Exercise details:
Among the entries that follow, tally the lines with the string "right". Give no more than the number.

━━━━━ Provided records

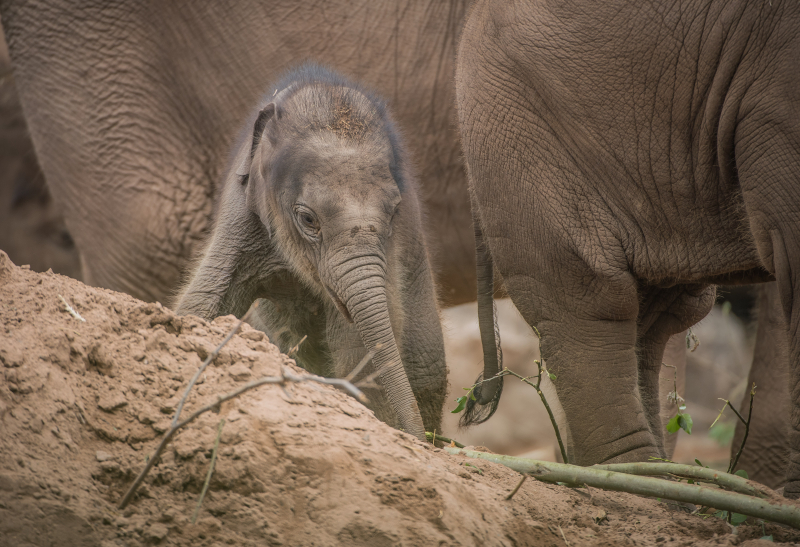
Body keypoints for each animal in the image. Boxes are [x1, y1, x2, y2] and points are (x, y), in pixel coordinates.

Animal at [176, 66, 446, 441]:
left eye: (394, 212)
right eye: (307, 219)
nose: (417, 438)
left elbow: (359, 346)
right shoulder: (242, 213)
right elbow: (202, 304)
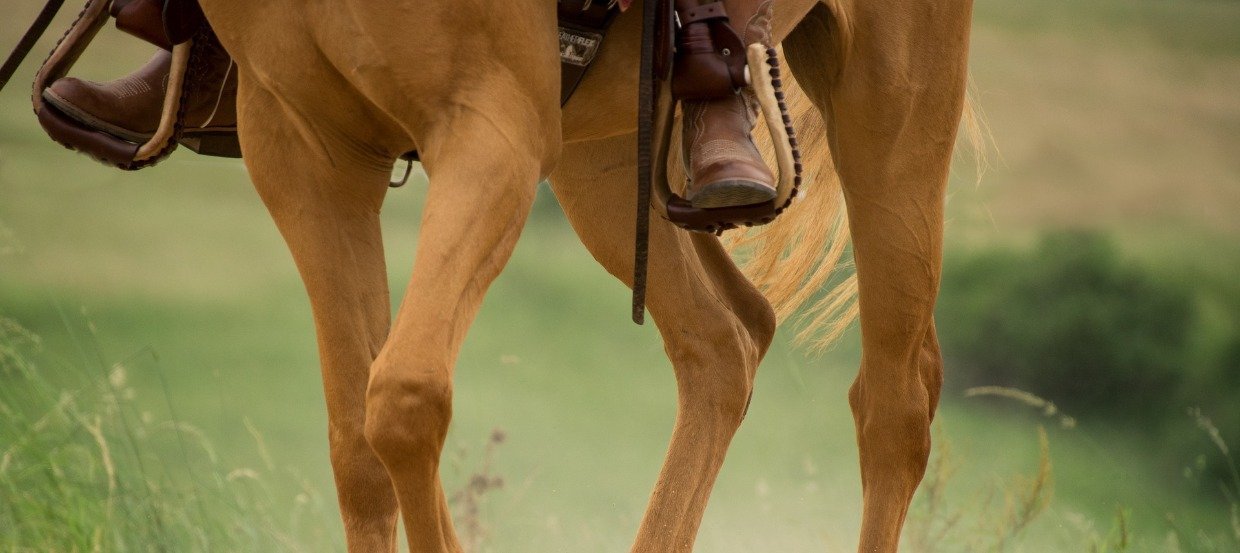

━━━━━━━━━━

Written answer:
3